Cheikh Lô no doubt owes part of his multiculturalism and open-mindedness to his Senegalese parents who left their native land and relocated to Burkina Faso in the early 50s. Cheikh Lô was born in Bobo-Dioulasso in 1955 and grew up in a multicultural, multilingual environment right from the word go. "Burkina Faso shares a border with Mali, Ghana, Ivory Coast, Niger, Benin and Togo," he says, "It's a real cultural crossroads. I grew up speaking Bambara and Dioula as well as Wolof and, besides that, we used to listen to a lot of different African music from all over the place."

Cheikh Lô was just 21 when he launched his career, joining a group called Volta Jazz in Bobo-Dioulasso. Honing his budding musical skills as the youngest member of the group, he came into contact with musicians of different nationalities, from Congo and Ivory Coast to Guinea and Burkina Faso. "Everyone had their own style," he says, "and we'd put them all together and do our own versions of all the big hits of the time. I think it's a logical follow-on that that experience and that widening of my musical horizons should be reflected in my music today."      

Breaking the m'balax mould         

 
  
 
Just as logical, one might add, that Cheikh Lô should stand apart from the rest of the music scene in Senegal, where he returned to live in the late 70s. After having worked as a drummer for Ouza (another musical outsider on the Dakar scene) and after having spent several years in France, Cheikh Lô was never going to fit easily into the m'balax mould (the sound which has dominated the Senegalese music scene since the early 80s). That does not mean Cheikh Lô balks at the idea of working m'balax (a syncopated rhythm that forms the basis of Wolof percussion) into his musical mix – along with snatches of reggae, Mandinka music, Congolese 70s sounds (his new album features a superb reworking of the Orchestra Elegance Jazz classic N'galula) and Latino-Cuban beats and funk on the title track, Lamp Fall.

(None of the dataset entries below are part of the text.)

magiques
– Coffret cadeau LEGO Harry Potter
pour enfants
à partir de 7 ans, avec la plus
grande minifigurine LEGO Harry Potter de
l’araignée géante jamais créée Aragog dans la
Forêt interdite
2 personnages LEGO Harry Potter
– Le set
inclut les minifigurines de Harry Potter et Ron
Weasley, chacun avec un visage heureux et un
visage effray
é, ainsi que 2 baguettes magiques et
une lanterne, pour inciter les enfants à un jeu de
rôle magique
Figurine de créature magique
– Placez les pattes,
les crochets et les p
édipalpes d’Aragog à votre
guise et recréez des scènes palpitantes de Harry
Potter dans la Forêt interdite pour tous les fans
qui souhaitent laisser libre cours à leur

Cheikh Lô's new album, recorded between studios in Bahia, London and Dakar, makes a colourful, coherent whole. It is, perhaps, the musical equivalent of the brightly coloured patchwork robes the singer wears symbolising the war on waste waged by Baye Fall (the Mouride brotherhood he belongs to). Cheikh Lô continues to draw on his Islamic faith for songwriting inspiration, too. Santa Yalla, a song on his new album, is dedicated to the memory of a number of Senegalese artists who died in 2004 and 2005, including the famous singer-philosopher Ndiaga Mbaye. And the title track pays homage to Cheikh Ibra Fall, founder of Baye Fall. The lyrics to Cheikh Lô's other songs are sometimes lacking in originality, however, revolving as they do around the themes of love, friendship and childhood and delivered in a vaguely preachy tone. In fact, these songs vary little from the well-worn themes thrashed out time and time again by his m'balax compatriots. It can only be hoped that Cheikh Lô goes back to his habit of veering off the beaten track on future albums!